Chapter 71, Acts 32d G. A., as amended by section 4, chapter 104, Acts 33d G. A.

From tbe recital of facts it will be observed that tbe defendant and Albrook violated the above statutes in three respects: (1) In issuing certificates of capital stock before the company had received the par value thereof; (2) in issuing capital stock solely for property without first having applied to the executive council of the state for leave to do so, and without having obtained such leave, with the value of the property ascertained at which the corporation might receive the same in payment for the capital stock; and (3) in not filing a certificate with the Secretary of State within ten days after the issuance of the stock.

Under the last section of the act, each of these constitute a misdemeanor punishable by fine and imprisonment, and, of course, in the respects pointed out the officers of the company were negligent. But the action is not founded on negligence, and could not well be. Warfield v. Clark, 118 Iowa, 69. It is for deceit alleged to have been practiced by the defendant. That he represented the shares of stock. to have been fully paid in cash, that this was false, and so known to him was fully established. Indeed, the mere issuance of certificates of stock since the enactment of chapter 71 of the Acts of the Thirty-Second General Assembly was a representation that the corporation had received par value therefor as exacted therein.

Moreover, in signing the certificates of shares, reciting that payment had been made in cash, and in participating in issuing the same, he specifically so represented. That he knew that payment had not been so made, that not to exceed $8,000 had been paid for # the property before the organization of the corporation, and that no appraisement thereof had been made by or at the instance of the executive council, although certificates of paid-up stock amounting to $16,000 was issued is not disputed. From these facts it is to be inferred that he acted with intent to defraud. Hanson v. Kline, 136 Iowa, 101; Nash v. Minnesota Title Ins. Co., 163 Mass. 574 (40 N. E. 1039, 28 L. R. A. 753, 47 Am. St. Rep. 489).

Had plaintiff purchased the shares of stock from defendant, then there could have been no doubt as to' the liability of the latter. In authenticating and issuing the certificates of stock, the defendant in connection with Al-brook, as officers of the company, made the representations contained therein and implied from their issuance, “which, like the offer of a letter of credit, addressed themselves to whoever should purchase these certificates thereafter whoever he might be.” Windram v.
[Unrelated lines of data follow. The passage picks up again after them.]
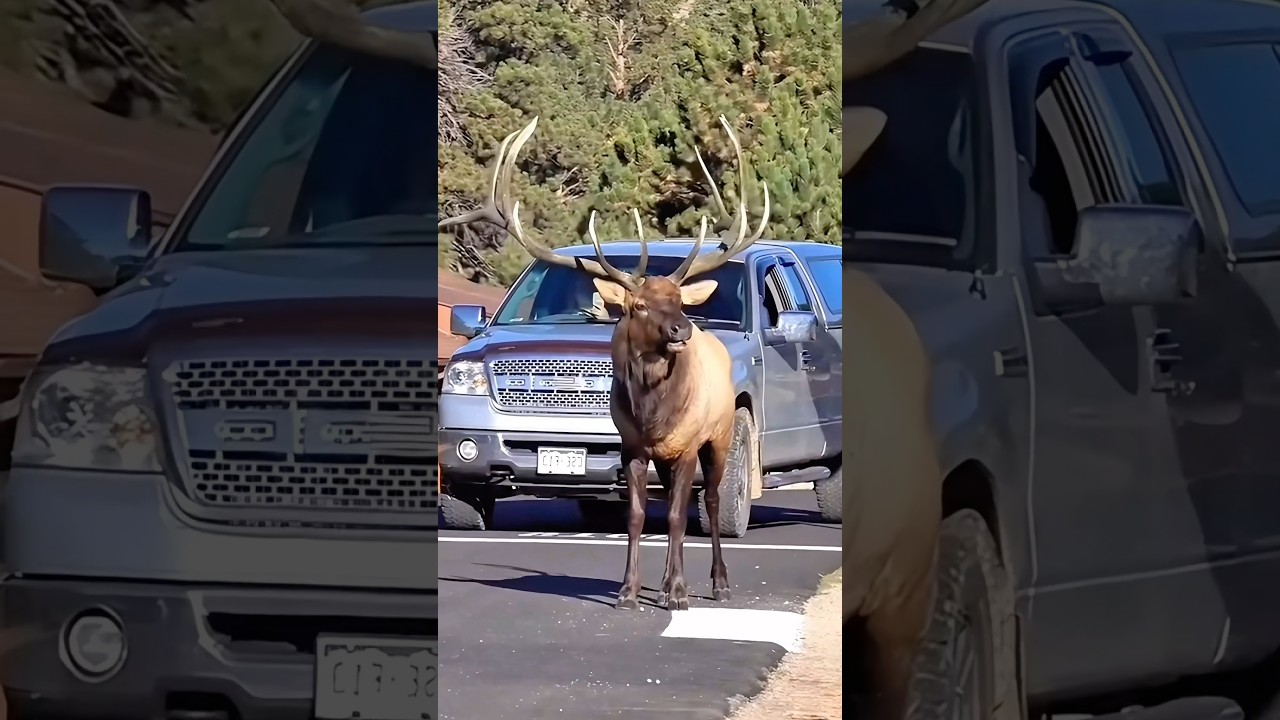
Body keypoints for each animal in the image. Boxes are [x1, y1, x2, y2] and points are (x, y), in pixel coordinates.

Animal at [437, 115, 769, 611]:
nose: (683, 331)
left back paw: (717, 583)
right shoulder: (632, 446)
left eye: (677, 301)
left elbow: (676, 517)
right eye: (640, 306)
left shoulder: (688, 444)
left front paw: (677, 593)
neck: (652, 413)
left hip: (722, 434)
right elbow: (636, 515)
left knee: (709, 501)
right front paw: (629, 592)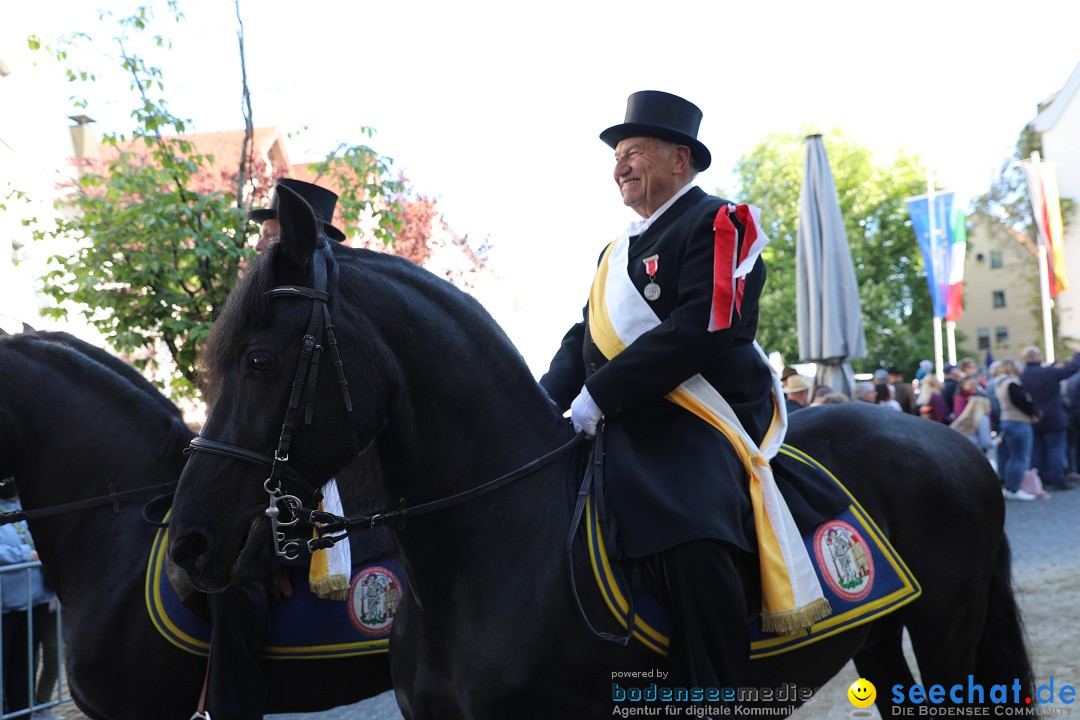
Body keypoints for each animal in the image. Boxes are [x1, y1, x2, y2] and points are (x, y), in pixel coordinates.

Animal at [166, 188, 1028, 716]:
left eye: (259, 360)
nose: (189, 543)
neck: (489, 556)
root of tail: (953, 446)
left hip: (947, 632)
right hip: (880, 637)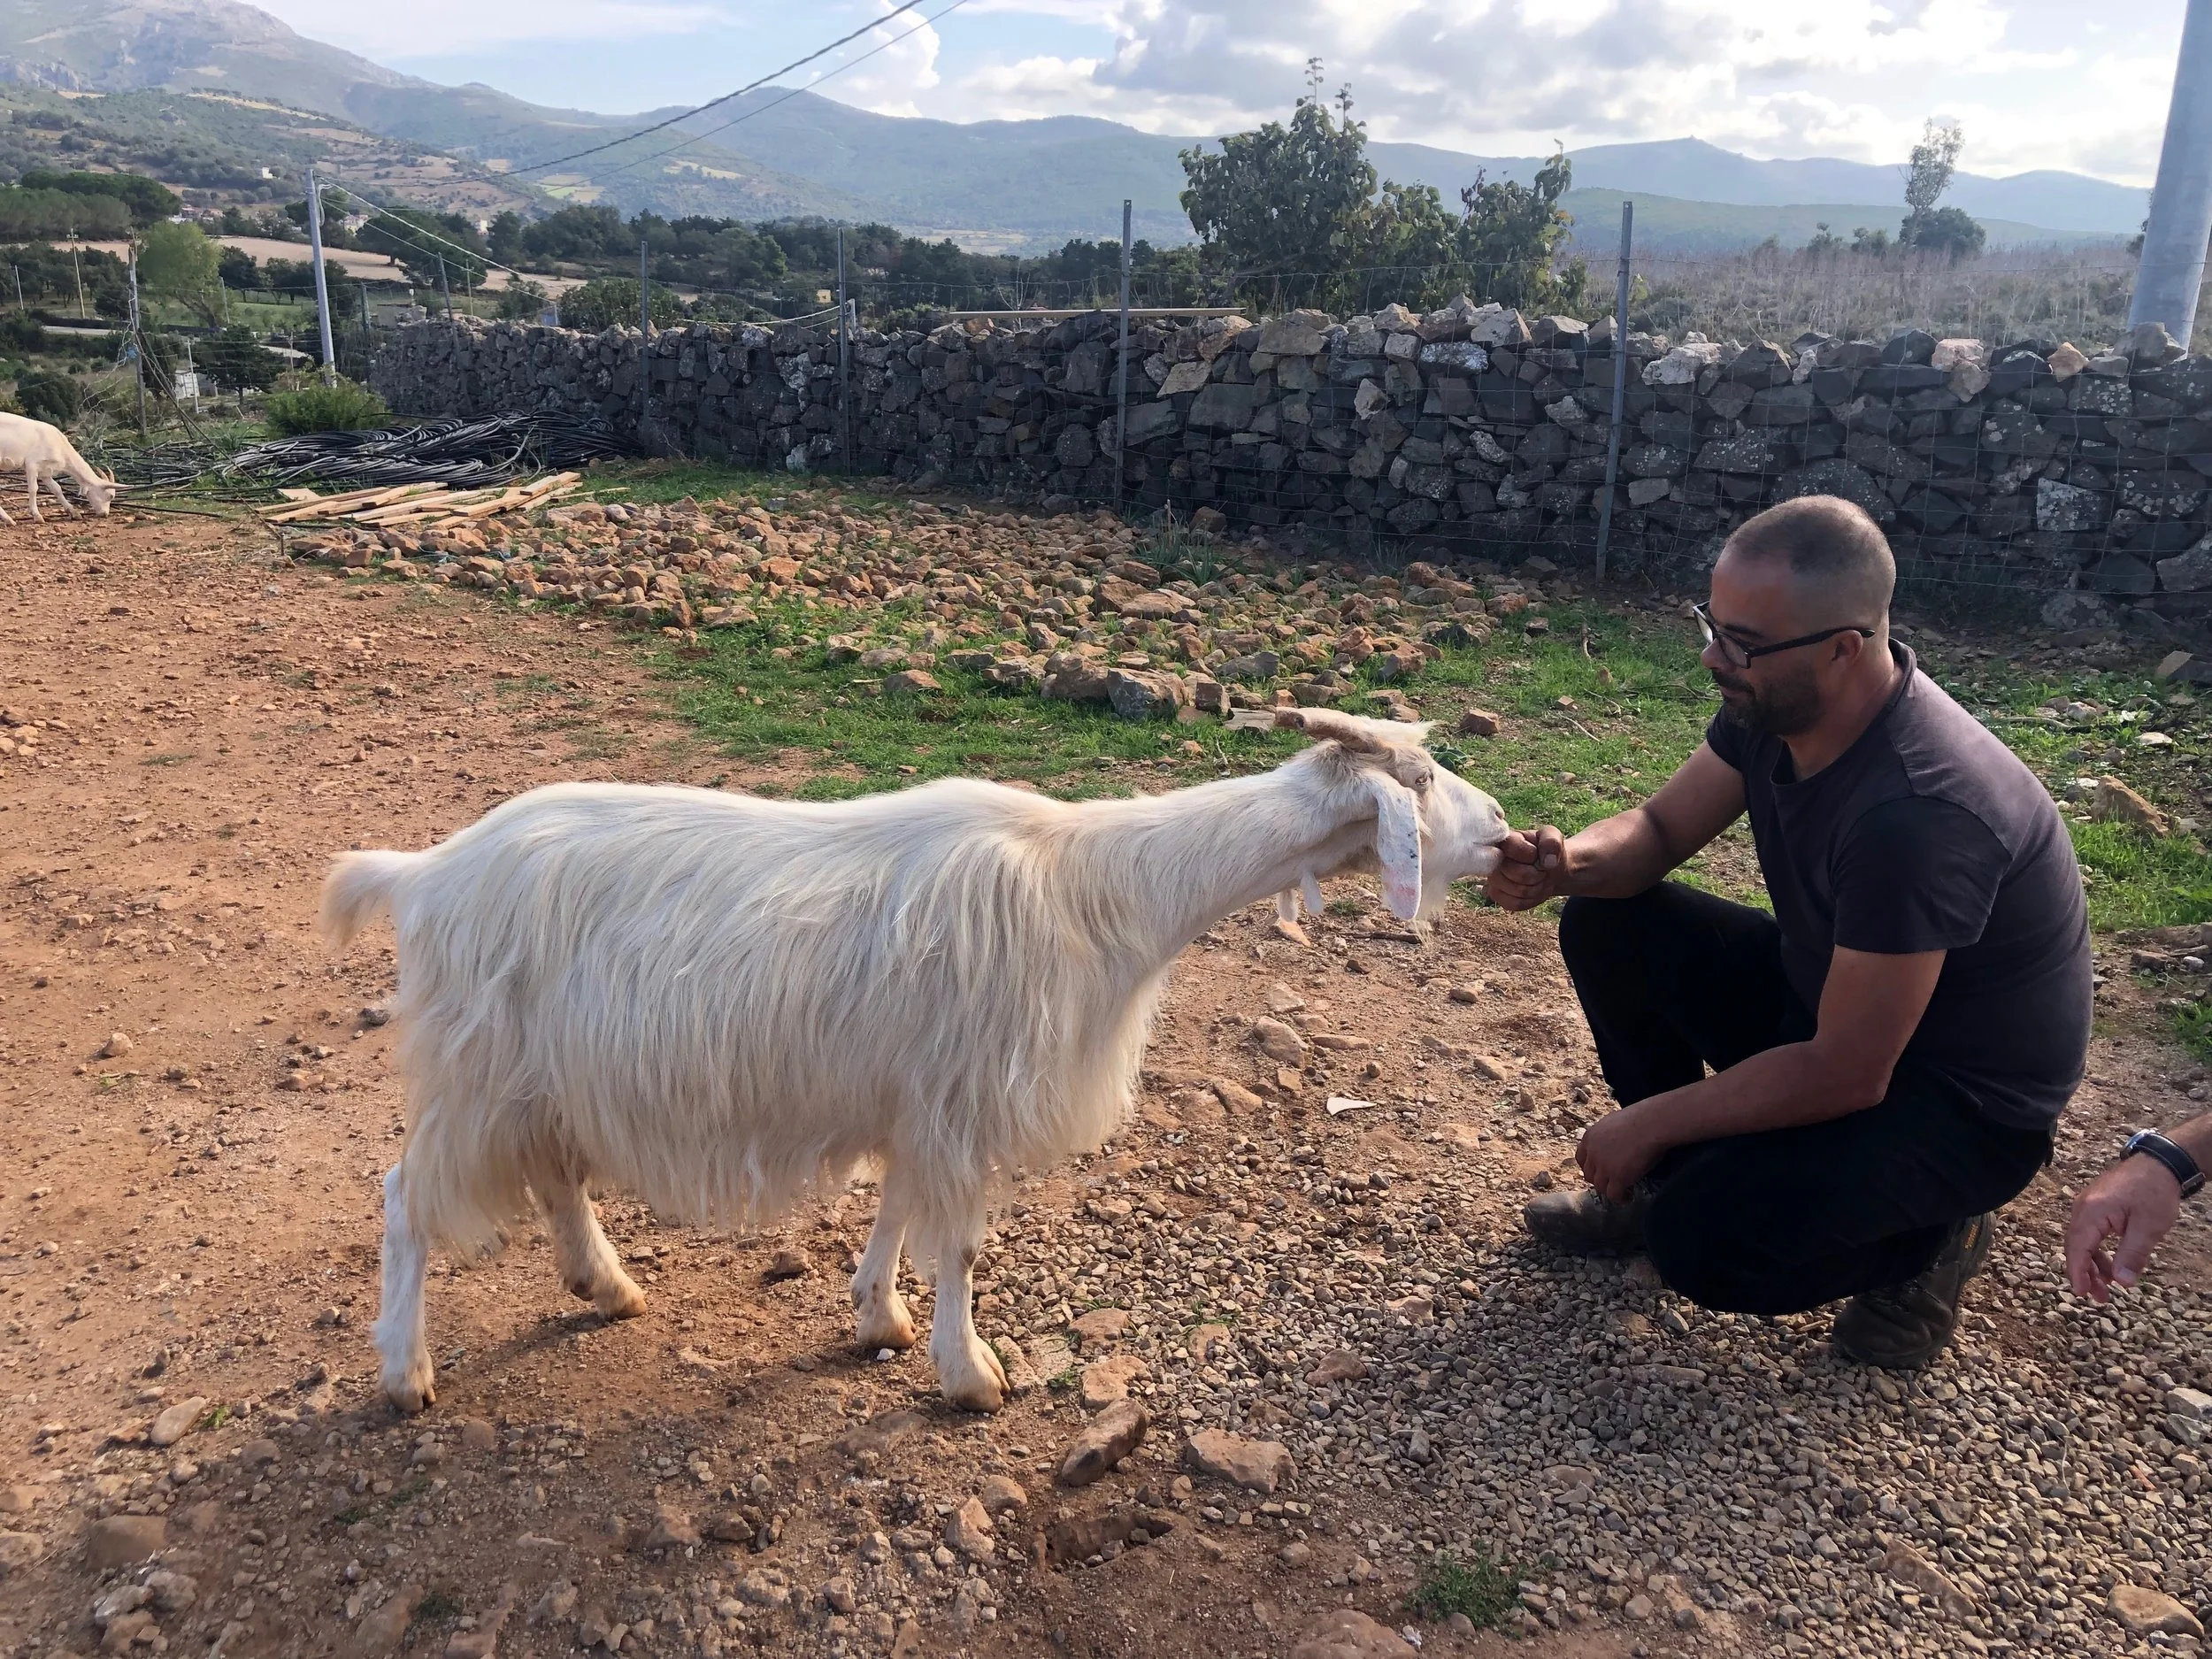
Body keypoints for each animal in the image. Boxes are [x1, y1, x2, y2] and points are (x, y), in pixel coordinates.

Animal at [0, 413, 124, 523]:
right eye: (110, 496)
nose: (105, 514)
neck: (59, 444)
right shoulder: (32, 463)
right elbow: (33, 489)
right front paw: (37, 516)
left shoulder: (45, 471)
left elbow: (57, 489)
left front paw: (74, 513)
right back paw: (9, 519)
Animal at [319, 708, 1509, 1413]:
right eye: (1423, 775)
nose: (1503, 827)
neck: (1097, 887)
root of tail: (422, 873)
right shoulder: (961, 1096)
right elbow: (963, 1244)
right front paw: (968, 1372)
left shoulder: (916, 1094)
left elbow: (897, 1209)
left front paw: (877, 1317)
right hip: (477, 1073)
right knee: (404, 1197)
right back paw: (404, 1369)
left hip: (543, 1076)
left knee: (557, 1172)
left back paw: (604, 1286)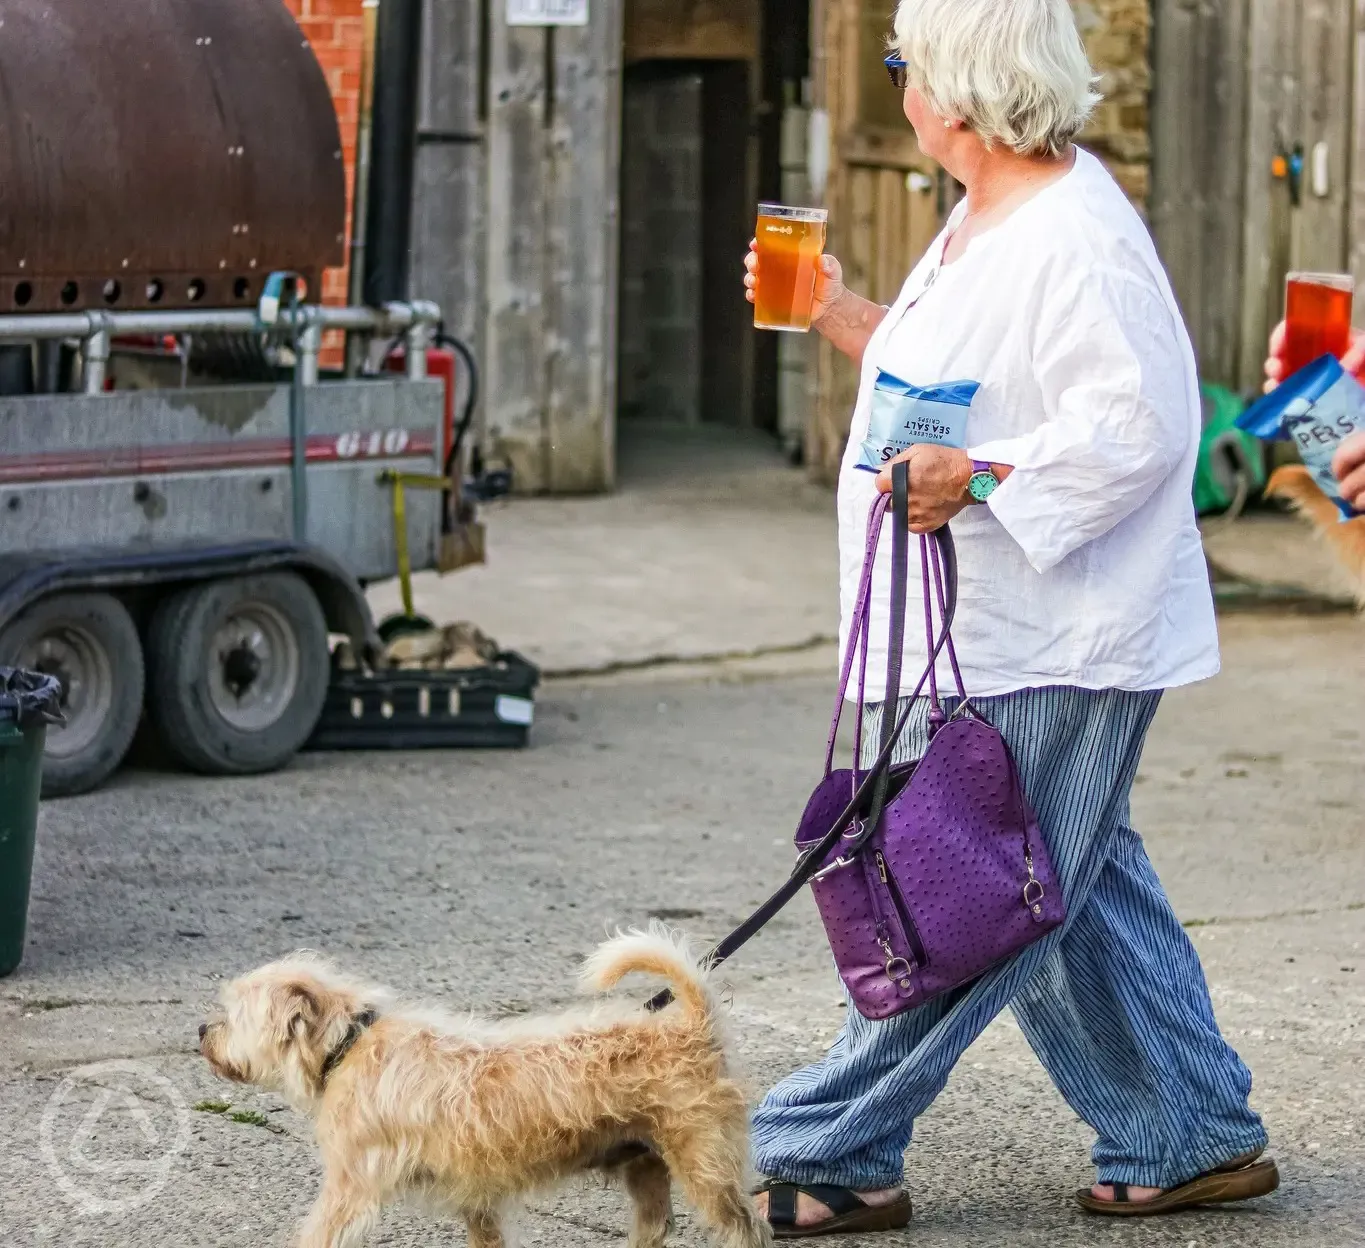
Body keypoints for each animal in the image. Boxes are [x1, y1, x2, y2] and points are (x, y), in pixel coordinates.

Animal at [197, 928, 769, 1245]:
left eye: (231, 1015)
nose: (201, 1030)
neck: (348, 1046)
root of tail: (690, 1025)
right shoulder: (478, 1199)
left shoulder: (349, 1189)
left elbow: (317, 1234)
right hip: (645, 1166)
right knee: (655, 1227)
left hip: (706, 1171)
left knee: (746, 1229)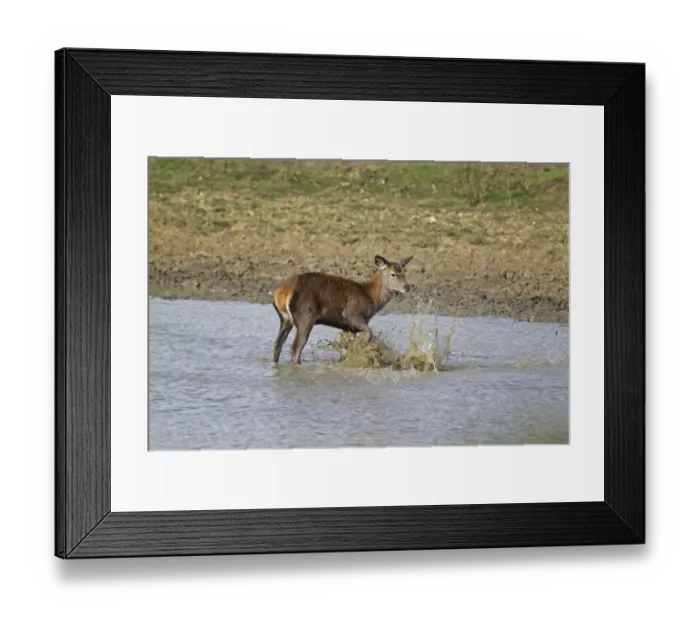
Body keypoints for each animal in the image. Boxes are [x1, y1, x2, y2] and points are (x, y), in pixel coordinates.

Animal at [272, 255, 414, 364]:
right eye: (393, 274)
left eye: (404, 273)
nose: (407, 287)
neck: (371, 297)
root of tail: (282, 291)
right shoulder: (352, 314)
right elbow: (370, 332)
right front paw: (361, 347)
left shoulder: (348, 327)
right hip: (305, 315)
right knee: (296, 347)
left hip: (285, 319)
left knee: (277, 344)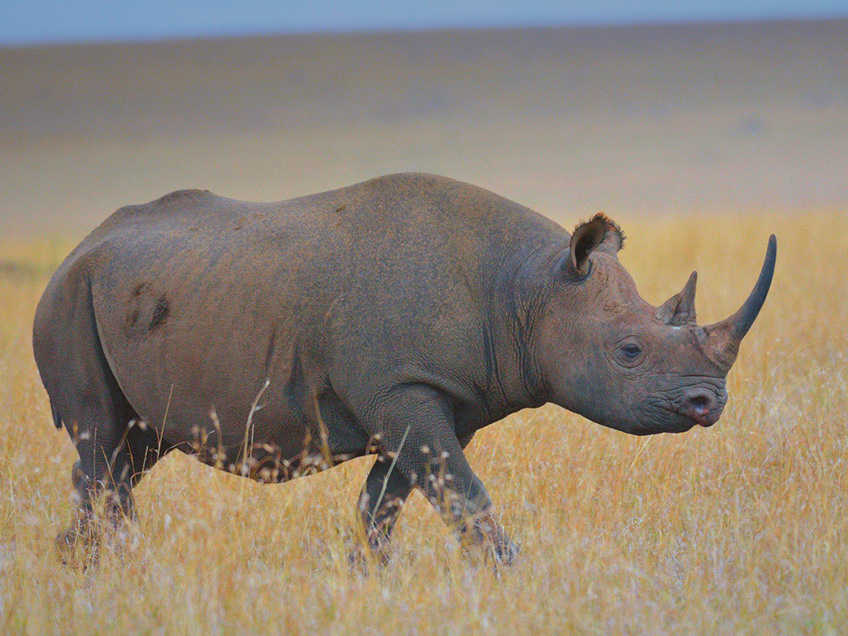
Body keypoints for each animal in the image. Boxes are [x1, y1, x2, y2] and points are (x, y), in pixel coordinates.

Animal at [33, 173, 776, 563]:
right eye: (630, 352)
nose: (710, 402)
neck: (528, 289)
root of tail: (75, 249)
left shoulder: (432, 399)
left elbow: (384, 505)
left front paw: (368, 579)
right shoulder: (403, 388)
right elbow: (465, 497)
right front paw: (508, 579)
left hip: (132, 297)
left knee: (128, 452)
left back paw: (80, 569)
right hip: (68, 300)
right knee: (103, 444)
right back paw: (116, 569)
French, 151 Mass. 547 (24 N. E. 914, 8 L. R. A. 750); Bruff v. Mali, 36 N. Y. 200; First Nat. Bank v. Lanier, 11 Wall. 369 (20 L. Ed. 172); Stickel v. Atwood, 25 R. I. 456 (56 Atl. 687). Although neither in form or character negotiable instruments, stock certificates are readily transferable, and are bought and sold in the open market like other securities, and a corporation and its officers in issuing them are not only responsible to the persons dealing directly with them, but to all who deal with the stock in reliance on the representations made. It may be that defendant did not profit thereby, but this was not necessary to render him liable. His liability is predicated upon his wrongful act and the consequent injury to plaintiff. 14 Am. & Eng. Ency. of Law (2d Ed.) 153; Nash v. Minnesota Title Ins. Co., supra; Stickel v. Atwood, supra.

The damage to plaintiff in the loss of money paid to Albrook for the shares of stock- was a direct consequence of the fraudulent representations in which the latter and defendant participated in issifing the certificates, and we are unable to discover any avenue by which he may escape liability.

The verdict for the amount prayed was rightly directed, and judgment entered thereon. — Affirmed.